━━ DATA LISTING ━━
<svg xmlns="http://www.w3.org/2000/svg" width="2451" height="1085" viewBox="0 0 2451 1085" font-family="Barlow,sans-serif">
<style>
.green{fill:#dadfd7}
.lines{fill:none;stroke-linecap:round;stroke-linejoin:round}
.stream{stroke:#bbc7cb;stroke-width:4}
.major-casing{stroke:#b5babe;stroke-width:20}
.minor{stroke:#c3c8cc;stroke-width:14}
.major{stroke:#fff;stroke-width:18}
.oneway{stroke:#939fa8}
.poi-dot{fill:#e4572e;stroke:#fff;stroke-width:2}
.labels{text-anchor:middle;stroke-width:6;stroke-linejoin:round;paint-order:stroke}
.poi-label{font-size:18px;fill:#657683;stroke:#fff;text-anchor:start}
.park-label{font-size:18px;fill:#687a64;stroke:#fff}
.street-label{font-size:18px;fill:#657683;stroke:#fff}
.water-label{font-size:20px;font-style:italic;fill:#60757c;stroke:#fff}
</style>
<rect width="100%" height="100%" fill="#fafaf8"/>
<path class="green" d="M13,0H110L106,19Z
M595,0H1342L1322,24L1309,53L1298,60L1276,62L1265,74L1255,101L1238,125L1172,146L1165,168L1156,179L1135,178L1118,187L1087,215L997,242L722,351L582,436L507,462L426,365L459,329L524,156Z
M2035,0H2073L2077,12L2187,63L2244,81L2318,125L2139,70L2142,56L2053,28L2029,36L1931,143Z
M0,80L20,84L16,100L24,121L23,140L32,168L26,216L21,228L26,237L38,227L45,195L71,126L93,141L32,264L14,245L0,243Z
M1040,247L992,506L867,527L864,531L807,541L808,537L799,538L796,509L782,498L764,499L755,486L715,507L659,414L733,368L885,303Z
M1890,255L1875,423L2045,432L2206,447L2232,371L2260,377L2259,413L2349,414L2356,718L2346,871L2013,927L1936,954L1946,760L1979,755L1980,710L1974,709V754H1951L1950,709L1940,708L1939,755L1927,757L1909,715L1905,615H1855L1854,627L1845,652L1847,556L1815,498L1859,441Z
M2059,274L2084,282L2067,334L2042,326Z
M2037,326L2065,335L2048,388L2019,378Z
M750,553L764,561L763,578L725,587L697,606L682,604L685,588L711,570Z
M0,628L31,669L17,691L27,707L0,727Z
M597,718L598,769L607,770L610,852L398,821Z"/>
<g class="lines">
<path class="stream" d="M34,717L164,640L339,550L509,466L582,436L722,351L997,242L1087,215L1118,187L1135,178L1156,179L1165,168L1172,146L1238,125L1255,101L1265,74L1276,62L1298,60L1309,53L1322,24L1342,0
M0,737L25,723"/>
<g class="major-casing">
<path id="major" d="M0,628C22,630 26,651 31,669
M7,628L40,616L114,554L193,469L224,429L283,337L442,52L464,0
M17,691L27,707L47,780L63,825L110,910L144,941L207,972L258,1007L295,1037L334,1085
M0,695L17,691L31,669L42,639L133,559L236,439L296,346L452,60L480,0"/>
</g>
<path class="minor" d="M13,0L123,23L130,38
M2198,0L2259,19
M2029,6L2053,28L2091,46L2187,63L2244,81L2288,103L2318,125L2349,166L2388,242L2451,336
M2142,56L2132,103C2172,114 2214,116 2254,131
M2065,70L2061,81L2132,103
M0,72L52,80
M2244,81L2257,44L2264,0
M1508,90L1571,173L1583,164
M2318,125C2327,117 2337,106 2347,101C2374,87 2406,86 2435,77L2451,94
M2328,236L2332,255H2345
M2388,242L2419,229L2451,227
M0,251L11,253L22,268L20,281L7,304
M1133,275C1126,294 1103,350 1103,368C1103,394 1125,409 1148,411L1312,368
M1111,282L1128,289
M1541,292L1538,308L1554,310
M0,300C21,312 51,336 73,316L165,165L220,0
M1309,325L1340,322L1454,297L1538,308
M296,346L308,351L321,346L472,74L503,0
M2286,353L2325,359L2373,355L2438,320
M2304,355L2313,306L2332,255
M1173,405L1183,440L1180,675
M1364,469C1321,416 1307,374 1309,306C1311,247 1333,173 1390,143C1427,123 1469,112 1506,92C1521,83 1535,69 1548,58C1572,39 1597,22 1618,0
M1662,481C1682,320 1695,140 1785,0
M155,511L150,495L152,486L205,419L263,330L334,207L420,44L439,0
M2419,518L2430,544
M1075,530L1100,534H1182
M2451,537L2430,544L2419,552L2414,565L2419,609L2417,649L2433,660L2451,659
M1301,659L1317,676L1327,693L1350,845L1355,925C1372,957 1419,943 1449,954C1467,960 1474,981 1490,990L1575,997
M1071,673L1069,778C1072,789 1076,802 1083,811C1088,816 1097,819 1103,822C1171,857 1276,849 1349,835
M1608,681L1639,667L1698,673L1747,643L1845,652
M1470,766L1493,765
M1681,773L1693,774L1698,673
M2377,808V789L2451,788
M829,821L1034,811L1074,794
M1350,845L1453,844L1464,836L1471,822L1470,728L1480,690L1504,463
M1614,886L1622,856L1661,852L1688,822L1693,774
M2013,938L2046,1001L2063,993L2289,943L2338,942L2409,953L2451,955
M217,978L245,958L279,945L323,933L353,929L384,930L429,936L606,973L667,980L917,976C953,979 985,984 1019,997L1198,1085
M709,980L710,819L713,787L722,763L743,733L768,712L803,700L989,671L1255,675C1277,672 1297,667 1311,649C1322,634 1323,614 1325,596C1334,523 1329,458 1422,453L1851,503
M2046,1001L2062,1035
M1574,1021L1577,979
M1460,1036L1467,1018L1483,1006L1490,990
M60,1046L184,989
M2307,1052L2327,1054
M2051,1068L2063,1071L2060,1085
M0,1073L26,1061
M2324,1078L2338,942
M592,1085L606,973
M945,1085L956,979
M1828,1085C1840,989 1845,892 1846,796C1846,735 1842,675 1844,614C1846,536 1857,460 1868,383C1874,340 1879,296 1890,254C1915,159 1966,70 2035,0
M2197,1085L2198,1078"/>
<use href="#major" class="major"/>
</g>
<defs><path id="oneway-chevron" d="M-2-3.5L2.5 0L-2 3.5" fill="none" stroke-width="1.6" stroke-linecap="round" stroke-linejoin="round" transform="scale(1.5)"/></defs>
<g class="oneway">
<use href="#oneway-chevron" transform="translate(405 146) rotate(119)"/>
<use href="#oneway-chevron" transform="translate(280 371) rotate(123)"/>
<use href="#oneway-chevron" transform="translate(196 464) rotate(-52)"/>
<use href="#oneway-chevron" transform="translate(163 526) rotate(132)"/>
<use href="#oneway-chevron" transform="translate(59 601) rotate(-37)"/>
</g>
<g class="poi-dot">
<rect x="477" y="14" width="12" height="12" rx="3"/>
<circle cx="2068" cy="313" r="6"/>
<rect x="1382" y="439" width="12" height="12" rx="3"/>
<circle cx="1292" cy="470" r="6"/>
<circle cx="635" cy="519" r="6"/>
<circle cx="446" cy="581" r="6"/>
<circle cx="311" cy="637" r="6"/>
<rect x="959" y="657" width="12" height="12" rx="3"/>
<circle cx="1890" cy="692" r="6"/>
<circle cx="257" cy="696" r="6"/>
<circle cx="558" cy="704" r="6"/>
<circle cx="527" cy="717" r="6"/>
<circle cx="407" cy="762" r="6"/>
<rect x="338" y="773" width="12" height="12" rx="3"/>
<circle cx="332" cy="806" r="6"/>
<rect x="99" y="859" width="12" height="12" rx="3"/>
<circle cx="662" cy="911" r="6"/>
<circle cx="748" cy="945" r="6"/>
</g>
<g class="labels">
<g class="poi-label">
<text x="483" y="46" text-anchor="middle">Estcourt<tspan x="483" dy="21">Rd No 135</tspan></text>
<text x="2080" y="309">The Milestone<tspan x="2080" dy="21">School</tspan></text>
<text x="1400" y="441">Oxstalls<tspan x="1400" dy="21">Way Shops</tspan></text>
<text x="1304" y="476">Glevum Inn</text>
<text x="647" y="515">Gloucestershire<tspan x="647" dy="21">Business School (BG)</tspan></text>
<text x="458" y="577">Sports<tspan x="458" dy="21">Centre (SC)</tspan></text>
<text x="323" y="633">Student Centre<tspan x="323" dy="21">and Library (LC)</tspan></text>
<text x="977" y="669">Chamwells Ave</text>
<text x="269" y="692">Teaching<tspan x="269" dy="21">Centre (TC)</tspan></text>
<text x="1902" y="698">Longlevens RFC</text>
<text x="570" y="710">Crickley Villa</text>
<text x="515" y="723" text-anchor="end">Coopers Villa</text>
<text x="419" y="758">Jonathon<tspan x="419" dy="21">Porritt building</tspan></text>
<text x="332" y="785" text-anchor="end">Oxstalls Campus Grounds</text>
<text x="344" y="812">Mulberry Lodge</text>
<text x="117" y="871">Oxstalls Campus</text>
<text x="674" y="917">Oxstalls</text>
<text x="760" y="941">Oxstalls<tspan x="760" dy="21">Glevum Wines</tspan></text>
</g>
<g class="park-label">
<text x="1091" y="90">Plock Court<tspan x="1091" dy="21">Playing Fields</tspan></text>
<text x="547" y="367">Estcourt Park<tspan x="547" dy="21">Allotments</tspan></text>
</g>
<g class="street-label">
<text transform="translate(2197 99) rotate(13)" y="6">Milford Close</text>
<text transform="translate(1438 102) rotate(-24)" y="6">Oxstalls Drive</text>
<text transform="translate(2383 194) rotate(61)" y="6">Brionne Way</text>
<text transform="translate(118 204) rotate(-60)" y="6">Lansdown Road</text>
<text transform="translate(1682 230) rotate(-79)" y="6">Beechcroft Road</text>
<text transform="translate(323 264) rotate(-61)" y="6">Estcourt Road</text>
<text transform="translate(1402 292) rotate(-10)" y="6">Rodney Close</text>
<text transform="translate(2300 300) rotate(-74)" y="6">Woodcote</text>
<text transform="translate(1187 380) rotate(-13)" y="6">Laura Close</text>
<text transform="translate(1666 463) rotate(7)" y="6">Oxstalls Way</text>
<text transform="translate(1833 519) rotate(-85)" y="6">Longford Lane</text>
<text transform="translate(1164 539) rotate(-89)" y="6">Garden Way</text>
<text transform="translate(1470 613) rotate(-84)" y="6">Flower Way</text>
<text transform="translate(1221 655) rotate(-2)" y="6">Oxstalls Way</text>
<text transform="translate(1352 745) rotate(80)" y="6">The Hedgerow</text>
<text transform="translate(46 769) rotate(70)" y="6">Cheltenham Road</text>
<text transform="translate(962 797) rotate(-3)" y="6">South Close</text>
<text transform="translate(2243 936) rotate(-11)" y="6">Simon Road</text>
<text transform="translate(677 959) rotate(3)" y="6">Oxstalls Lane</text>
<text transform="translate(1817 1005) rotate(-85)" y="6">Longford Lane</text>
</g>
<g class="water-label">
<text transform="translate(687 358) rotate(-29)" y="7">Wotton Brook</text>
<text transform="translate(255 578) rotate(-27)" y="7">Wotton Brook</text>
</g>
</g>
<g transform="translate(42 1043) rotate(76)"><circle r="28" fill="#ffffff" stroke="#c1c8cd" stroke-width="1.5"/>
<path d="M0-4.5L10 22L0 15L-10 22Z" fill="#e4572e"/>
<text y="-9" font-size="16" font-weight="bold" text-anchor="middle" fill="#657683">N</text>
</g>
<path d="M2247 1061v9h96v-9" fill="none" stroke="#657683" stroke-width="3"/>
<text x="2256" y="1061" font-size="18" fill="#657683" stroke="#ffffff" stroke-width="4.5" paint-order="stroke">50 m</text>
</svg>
━━━
▶ WHAT IS BEING ASKED: Spot the lines above that mention "labels" and copy them.

▶ OUTPUT FOR THIS EXERCISE:
.labels{text-anchor:middle;stroke-width:6;stroke-linejoin:round;paint-order:stroke}
<g class="labels">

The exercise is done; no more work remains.